As we look around the Northern Rivers there is no shortage of evidence of the dangers of building on floodplains and many people are welcoming NSW Planning Minister Anthony Roberts’ announcement of an independent review of development in flood-prone parts of the state.
Kingscilff resident Mary Woods told The Echo that her previously ‘flood-safe’ home was flooded for the first time during the 2022 floods and she believes it will only get worse if the already approved developments on the nearby floodplain go ahead.
‘Floodplain development has pushed the flood water into places it has never been before,’ she said.
‘There was additional development that involved filling the floodplain around five years ago off Kingscliff Street and what happened this flood is that the floodplain couldn’t cope with the amount of water in it and it pushed the water up Ozone, Ocean, Sand, Surf, and Terrace Streets [among others] flooding places that have never flooded before. And there is more development that involves filling the floodplain that has been approved.
‘Currently approved but yet to be built as well as future development on floodplains need to the part of the rereview into flood-prone lands,’ she said.
The Kingscliff Ratepayers and Progress Association Inc (KRPA) has also supported the independent review and have written to Minister Roberts supporting the need to look at both ‘existing and proposed future developments in flood-prone locations’.
‘We are writing to Minister Roberts to thank him for his quick action in calling the review and to seek his assurance that his government remains committed to change and the severe impact of these recent events do not “fade” with memory,’ KRPA President Peter Newton told The Echo.
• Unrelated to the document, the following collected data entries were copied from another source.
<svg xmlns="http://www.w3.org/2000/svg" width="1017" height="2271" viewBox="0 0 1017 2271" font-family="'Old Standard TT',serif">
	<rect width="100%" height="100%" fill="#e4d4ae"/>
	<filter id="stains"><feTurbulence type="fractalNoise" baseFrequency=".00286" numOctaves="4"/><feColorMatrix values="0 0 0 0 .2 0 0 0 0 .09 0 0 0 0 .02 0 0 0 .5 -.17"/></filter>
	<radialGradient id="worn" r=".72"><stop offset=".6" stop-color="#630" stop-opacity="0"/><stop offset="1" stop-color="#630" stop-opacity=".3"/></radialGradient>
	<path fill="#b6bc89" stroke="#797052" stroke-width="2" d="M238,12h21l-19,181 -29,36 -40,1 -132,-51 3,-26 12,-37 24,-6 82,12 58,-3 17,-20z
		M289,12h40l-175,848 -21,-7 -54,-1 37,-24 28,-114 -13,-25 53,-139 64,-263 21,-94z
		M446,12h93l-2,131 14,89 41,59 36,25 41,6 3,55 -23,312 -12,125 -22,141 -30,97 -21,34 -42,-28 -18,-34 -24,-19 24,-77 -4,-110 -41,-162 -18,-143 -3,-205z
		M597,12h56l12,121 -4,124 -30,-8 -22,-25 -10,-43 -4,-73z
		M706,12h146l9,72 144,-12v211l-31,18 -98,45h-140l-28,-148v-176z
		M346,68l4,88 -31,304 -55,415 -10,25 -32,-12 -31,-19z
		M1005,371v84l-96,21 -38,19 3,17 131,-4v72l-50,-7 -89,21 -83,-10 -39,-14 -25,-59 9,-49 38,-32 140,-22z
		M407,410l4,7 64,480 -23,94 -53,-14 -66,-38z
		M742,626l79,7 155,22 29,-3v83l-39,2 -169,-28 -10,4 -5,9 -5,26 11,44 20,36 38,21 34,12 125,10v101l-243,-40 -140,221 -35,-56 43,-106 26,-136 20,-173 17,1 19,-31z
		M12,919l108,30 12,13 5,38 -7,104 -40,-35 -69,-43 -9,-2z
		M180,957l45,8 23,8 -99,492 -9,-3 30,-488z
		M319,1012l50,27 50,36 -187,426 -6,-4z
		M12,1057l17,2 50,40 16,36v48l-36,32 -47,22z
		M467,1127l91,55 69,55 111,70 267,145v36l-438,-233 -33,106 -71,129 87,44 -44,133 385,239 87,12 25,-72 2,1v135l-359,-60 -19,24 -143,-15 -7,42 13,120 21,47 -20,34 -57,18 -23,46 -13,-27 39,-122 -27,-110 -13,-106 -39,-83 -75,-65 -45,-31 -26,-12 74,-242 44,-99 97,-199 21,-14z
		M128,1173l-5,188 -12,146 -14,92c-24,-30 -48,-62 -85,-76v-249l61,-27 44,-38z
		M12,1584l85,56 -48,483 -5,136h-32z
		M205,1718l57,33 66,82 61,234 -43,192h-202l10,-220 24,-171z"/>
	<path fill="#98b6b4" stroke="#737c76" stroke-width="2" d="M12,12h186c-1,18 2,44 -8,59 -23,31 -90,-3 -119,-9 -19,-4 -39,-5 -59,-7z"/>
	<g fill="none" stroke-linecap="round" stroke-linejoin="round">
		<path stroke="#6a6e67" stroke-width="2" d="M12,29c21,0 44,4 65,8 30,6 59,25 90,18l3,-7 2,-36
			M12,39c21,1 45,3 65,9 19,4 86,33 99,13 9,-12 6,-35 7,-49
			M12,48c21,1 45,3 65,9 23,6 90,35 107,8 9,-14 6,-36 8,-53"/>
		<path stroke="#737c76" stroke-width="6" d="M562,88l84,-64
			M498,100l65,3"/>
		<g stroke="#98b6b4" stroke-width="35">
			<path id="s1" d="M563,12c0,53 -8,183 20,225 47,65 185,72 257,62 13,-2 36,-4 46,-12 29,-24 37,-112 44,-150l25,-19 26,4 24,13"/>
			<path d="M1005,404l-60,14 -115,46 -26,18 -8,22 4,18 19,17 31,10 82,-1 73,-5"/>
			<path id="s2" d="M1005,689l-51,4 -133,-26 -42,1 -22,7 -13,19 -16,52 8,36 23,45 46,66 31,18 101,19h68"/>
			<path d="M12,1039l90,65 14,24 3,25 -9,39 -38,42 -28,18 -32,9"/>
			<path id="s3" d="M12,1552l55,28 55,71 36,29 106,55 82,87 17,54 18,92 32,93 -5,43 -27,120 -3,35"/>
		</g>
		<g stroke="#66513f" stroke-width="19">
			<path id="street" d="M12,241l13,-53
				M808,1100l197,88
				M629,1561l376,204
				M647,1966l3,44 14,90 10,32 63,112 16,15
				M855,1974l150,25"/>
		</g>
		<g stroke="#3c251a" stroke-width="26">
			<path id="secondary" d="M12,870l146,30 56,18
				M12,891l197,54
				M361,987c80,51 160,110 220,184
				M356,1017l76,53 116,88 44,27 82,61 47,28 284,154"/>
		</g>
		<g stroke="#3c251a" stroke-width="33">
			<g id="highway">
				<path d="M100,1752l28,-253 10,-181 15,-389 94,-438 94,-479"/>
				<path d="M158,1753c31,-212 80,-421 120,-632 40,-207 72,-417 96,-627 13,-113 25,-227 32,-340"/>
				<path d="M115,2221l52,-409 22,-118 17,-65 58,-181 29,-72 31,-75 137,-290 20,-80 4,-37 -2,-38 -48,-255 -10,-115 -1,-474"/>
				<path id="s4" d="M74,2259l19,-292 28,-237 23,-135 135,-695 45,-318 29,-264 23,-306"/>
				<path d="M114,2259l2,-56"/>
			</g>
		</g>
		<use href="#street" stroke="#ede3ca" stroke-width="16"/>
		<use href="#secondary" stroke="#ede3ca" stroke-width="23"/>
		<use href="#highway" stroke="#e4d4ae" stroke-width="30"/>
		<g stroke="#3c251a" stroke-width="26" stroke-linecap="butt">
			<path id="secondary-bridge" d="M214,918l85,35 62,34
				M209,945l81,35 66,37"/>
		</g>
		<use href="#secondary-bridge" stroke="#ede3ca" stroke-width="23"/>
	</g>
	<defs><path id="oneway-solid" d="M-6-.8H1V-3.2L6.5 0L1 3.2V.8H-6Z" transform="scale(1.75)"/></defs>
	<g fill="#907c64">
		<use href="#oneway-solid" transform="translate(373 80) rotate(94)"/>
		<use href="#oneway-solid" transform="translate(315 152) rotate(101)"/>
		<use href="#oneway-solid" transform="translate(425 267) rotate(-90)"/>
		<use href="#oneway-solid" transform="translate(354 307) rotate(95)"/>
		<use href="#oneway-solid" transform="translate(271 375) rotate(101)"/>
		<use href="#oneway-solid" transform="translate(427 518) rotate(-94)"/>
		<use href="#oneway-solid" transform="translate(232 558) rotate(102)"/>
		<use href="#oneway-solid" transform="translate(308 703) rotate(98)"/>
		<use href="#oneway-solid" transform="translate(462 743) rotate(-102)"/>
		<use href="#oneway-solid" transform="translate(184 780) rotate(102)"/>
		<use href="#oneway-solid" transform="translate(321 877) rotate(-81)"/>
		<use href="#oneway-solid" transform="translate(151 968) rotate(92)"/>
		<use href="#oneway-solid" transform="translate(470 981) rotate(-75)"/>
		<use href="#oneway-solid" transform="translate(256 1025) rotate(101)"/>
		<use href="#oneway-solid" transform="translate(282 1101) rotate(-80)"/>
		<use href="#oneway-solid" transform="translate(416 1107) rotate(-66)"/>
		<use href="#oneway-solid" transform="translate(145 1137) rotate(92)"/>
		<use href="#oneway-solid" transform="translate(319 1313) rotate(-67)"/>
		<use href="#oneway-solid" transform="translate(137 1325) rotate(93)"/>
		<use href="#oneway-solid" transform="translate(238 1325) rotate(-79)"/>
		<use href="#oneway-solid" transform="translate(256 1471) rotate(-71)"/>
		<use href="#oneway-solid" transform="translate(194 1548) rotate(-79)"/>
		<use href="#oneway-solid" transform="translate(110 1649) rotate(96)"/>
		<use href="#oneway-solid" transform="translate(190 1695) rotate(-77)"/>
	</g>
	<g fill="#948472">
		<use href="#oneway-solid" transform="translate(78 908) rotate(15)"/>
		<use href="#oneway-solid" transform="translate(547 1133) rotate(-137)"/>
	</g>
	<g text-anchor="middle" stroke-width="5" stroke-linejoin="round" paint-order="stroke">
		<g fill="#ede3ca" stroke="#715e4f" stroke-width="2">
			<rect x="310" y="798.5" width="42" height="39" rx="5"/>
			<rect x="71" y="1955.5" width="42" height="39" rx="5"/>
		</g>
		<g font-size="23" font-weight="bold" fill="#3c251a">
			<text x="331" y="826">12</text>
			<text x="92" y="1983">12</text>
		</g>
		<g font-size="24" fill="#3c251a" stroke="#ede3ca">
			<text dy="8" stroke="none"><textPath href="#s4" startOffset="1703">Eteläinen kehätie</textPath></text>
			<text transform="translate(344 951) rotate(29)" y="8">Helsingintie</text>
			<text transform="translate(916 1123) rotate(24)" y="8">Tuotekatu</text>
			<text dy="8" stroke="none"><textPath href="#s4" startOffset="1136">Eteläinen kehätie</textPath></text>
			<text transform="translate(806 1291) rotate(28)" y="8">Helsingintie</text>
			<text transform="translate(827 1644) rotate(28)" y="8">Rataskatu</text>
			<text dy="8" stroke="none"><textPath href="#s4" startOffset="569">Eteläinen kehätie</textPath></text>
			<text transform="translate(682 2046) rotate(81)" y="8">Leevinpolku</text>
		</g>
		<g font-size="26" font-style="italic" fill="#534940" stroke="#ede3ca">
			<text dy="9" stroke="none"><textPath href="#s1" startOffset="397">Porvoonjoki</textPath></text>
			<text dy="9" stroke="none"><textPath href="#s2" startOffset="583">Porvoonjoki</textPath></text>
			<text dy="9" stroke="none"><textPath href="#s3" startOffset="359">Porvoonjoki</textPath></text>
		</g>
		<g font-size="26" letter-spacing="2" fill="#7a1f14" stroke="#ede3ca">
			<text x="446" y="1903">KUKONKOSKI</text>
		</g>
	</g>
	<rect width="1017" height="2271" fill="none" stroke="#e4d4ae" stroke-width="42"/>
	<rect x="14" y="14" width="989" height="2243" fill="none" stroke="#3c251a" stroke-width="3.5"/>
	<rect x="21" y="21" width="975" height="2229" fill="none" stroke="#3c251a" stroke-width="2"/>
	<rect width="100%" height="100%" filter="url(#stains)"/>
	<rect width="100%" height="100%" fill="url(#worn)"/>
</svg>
‘The Tweed Shire, and indeed our own area, has large swathes of low-lying land slated and approved for residential development. These historical approvals go back to a time when the understanding of “flood-plain” and low-land development was framed by the then contemporary view of climate and the environment. Times, and our knowledge and understanding of these things, have changed. We trust that this review will consider these proposed future developments and we would ask that, at the very least, future development considerations and approvals on such land be paused until the review delivers its findings.’
Reassess approved developments
Speaking to The Echo the Mayor of Tweed Shire Chis Cherry said that ‘Rethinking what we are doing in terms of developing in flood plains is a must. We can’t keep doing the same old, same old and expect a different result. We have to accept that with climate change, events like our recent flood are going to be more and more frequent and we need to have some hard conversations with the community about how to prepare for this.’
‘The review needs to target areas that may already be earmarked for residential or industrial development and look at whether this is still a sensible proposal with what we now know of climate change. Back-zoning is a word that is a difficult one – but we really need leadership from the state government on making this possible.
‘The review needs to take into account the latest science on climate change and the modelling that this predicts in terms of impacts on our residential areas. We need investment in reducing climate change impacts on our community up front, rather than pouring money into clean-up and recovery. We need the state government to change its thinking on this and the review is a good first step.’
Mr Newton said that it is a ‘simple equation’ – ‘we cannot keep building in these areas’.
‘The events of the last few weeks clearly illustrate that unless real and substantive change occurs in the way in which developments are considered and approved, we are simply doomed to repeat the cycle and endure the devastating impacts. The review should provide an opportunity to bring all levels of government and stakeholders (including developers) together to consider and implement real and substantive change in the way land is approved for development and also building standards/structures themselves. This community deserves no less than an assurance that the review will lead to substantive and positive change.’